[Stored items]
————
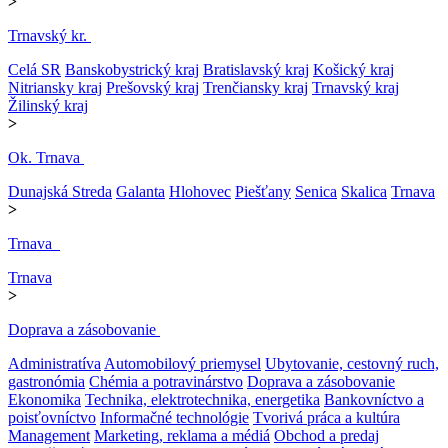
>
Trnavský kr.
Celá SR
Banskobystrický kraj
Bratislavský kraj
Košický kraj
Nitriansky kraj
Prešovský kraj
Trenčiansky kraj
Trnavský kraj
Žilinský kraj
>
Ok. Trnava
Dunajská Streda
Galanta
Hlohovec
Piešťany
Senica
Skalica
Trnava
>
Trnava
Trnava
>
Doprava a zásobovanie
Administratíva
Automobilový priemysel
Ubytovanie, cestovný ruch,
gastronómia
Chémia a potravinárstvo
Doprava a zásobovanie
Ekonomika
Technika, elektrotechnika, energetika
Bankovníctvo a
poisťovníctvo
Informačné technológie
Tvorivá práca a kultúra
Management
Marketing, reklama a médiá
Obchod a predaj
————
* _Task objective_:
Which lines of the records above contain the word "kraj"? Copy each of them.

* _Expected output_:
Banskobystrický kraj
Bratislavský kraj
Košický kraj
Nitriansky kraj
Prešovský kraj
Trenčiansky kraj
Trnavský kraj
Žilinský kraj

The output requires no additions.